Records from a dataset:
*** Begin section ***

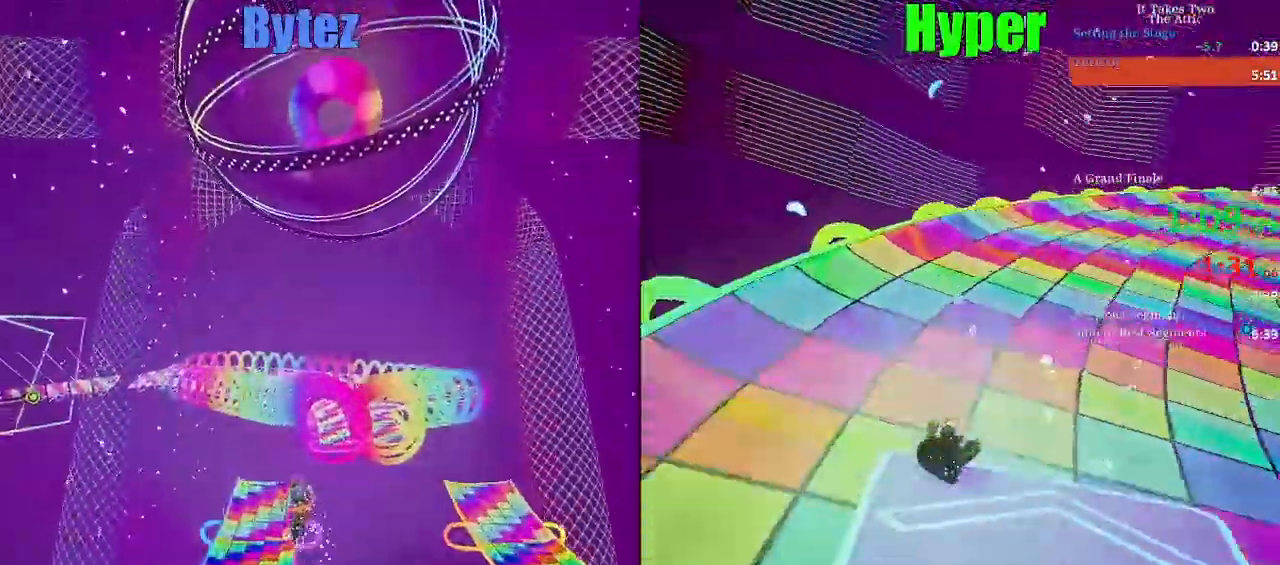
{"keys": ["d"], "events": [[67, "a", "down"], [217, "a", "up"], [400, "d", "down"]]}
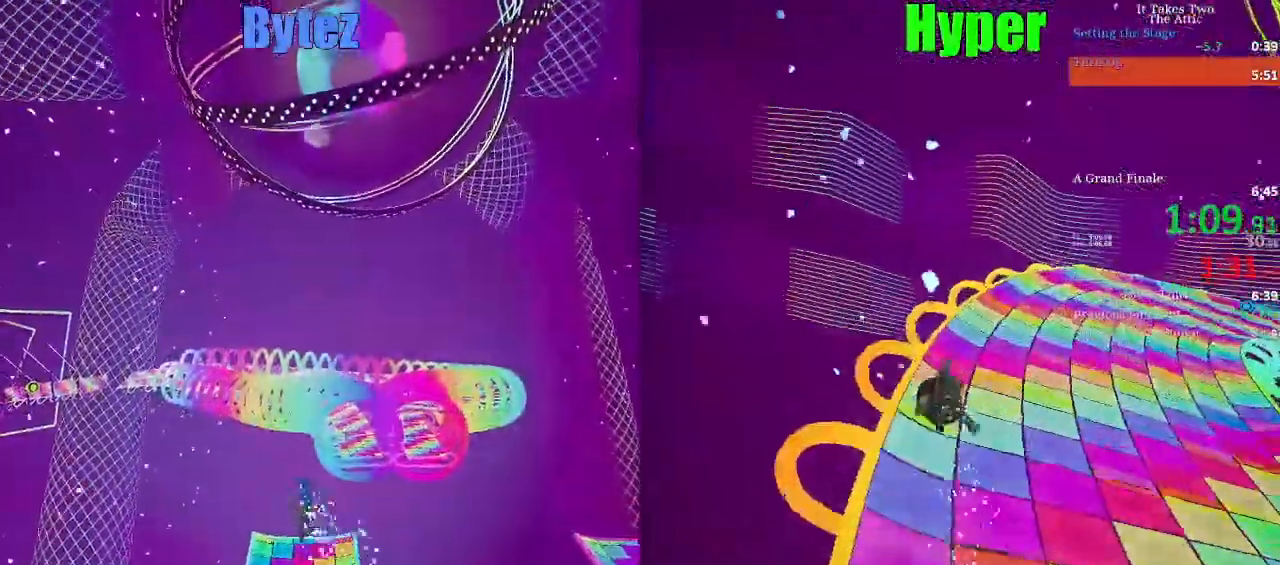
{"keys": [], "events": [[33, "d", "up"], [133, "d", "down"], [367, "d", "up"]]}
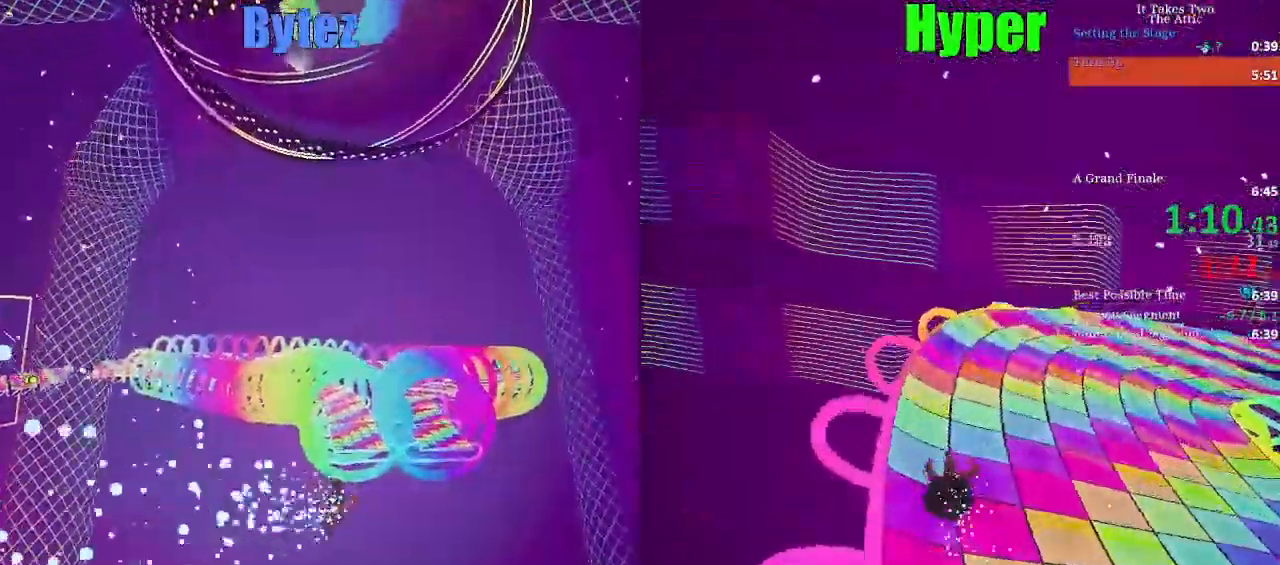
{"keys": [], "events": [[50, "d", "down"], [100, "d", "up"], [200, "a", "down"], [300, "a", "up"]]}
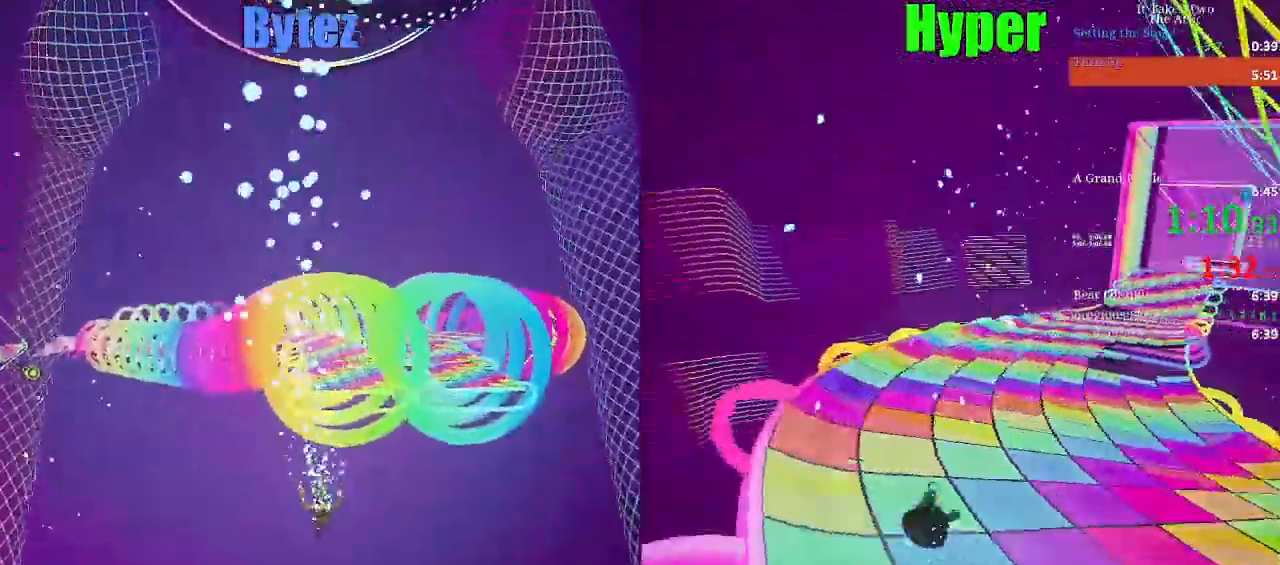
{"keys": [], "events": []}
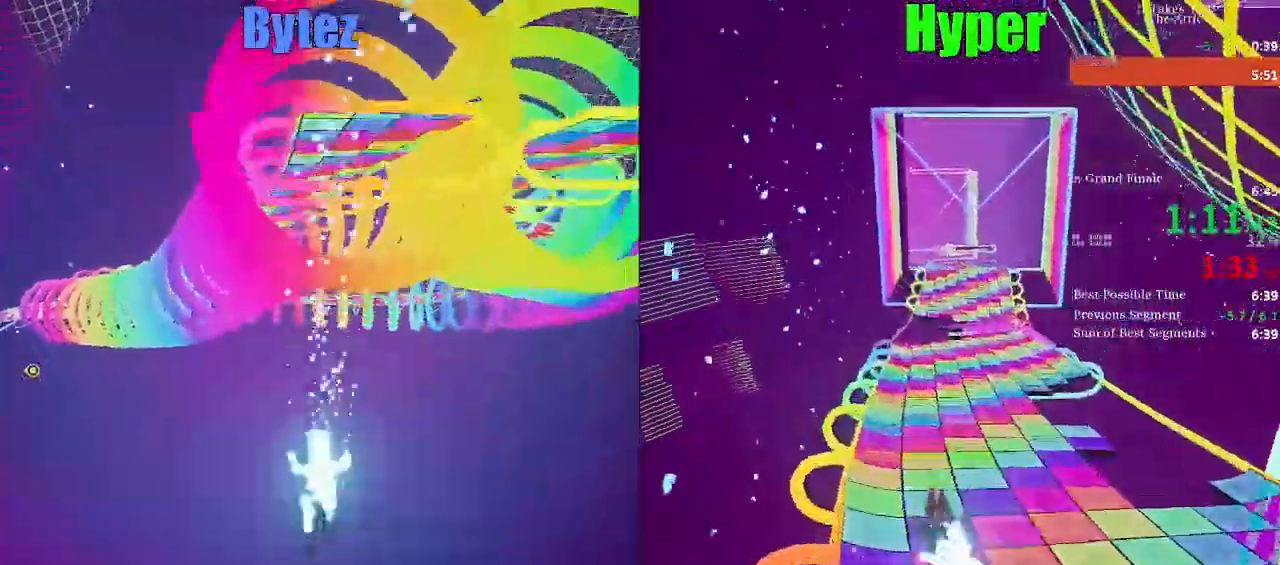
{"keys": [], "events": []}
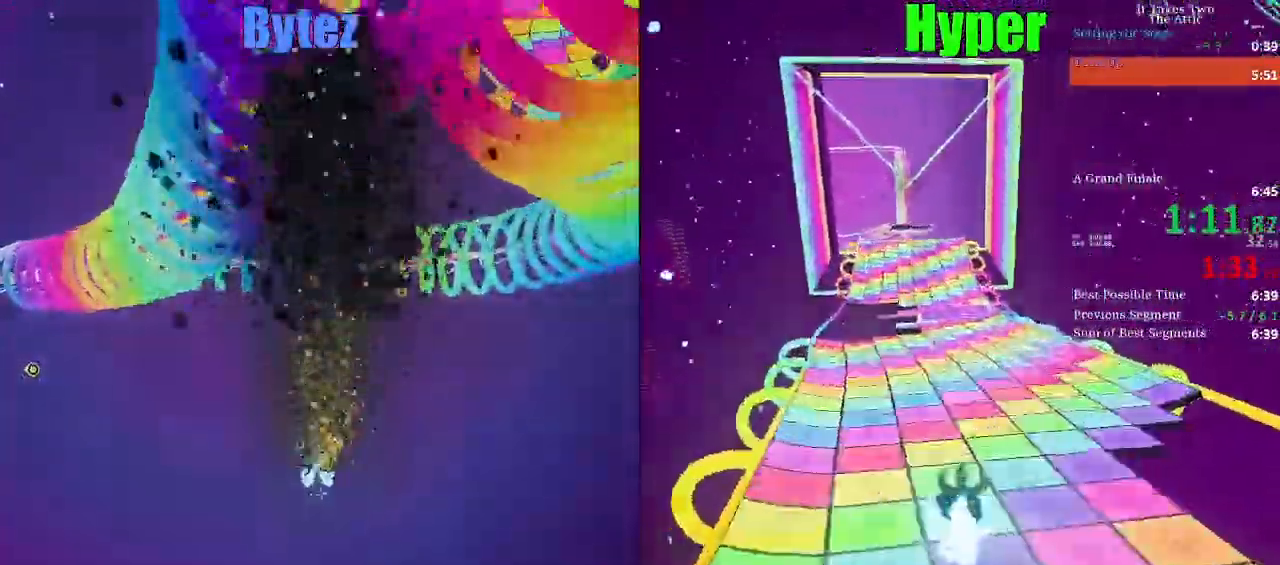
{"keys": [], "events": []}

*** End section ***

What you need to do:
Please determine how many lines in the entries contain the word "down" and answer with the number alone.

Solution for this problem:
3